As Republican senators in the US prepare to introduce another constitutional amendment to ban same-sex marriage across the nation, a poll has found Americans don’t think the issue should be made a priority.

A national survey found that out of a list of issues facing the US government, banning same-sex marriage was ranked last. Issues more important to the respondents included Iraq, rising petrol prices, health care and immigration reforms.

A majority of respondents, 63 percent, had strong concerns about amending the constitution over the issue of marriage. Only 18 percent felt it should be a priority for Congress.

The Federal Marriage Amendment does not rank on the list of voters’ priorities anywhere near where one might expect, Samantha Smoot from gay lobby group Human Rights Campaign said, The Advocate reported.

The poll, conducted by Peter D. Hart Research Associates for the Human Rights Campaign, surveyed 802 registered voters across the US last month.

Fifty-three percent of respondents were in favour of banning same-sex marriage, but only 43 precent wanted to ban both marriage and civil unions, which the proposed amendment would do.

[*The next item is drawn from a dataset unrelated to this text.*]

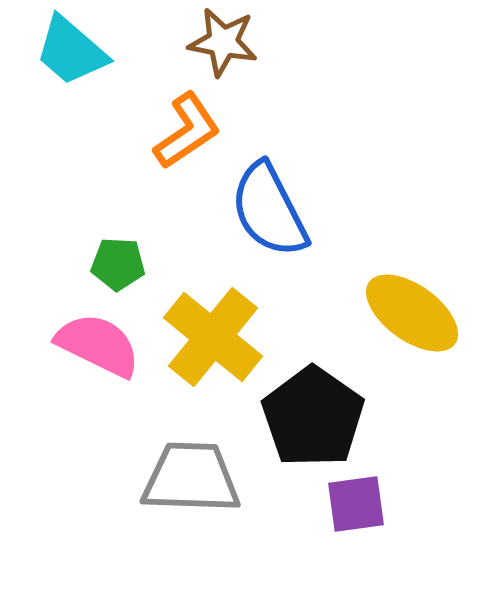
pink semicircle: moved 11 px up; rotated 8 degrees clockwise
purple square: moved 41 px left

Republican senators Bill Frist and Rick Santorum plan to take their Federal Marriage Amendment to a Senate vote in the first week of June.

A previous attempt in 2004 by the Bush government to amend the constitution to ban same-sex marriage failed in both the House of Representatives and in the Senate.

In the last few months conservative religious groups have been rallying the government to make the amendment and threatened to desert the Republican Party if it’s not passed.

Just two weeks ago 50 Catholic bishops, Jewish leaders and other church heads signed a petition calling for a marriage amendment to the constitution.

It was the first time the Catholic church had officially been involved in the push to ban same-sex marriage, and they were encouraging their congregations to send millions of postcards to the White House calling for a ban.

However, the survey found 69 percent of Catholic respondents were concerned about amending the constitution.

It also showed that overall support for civil unions had risen four percent in the last two years to 40 percent. Twenty-five percent supported same-sex marriage.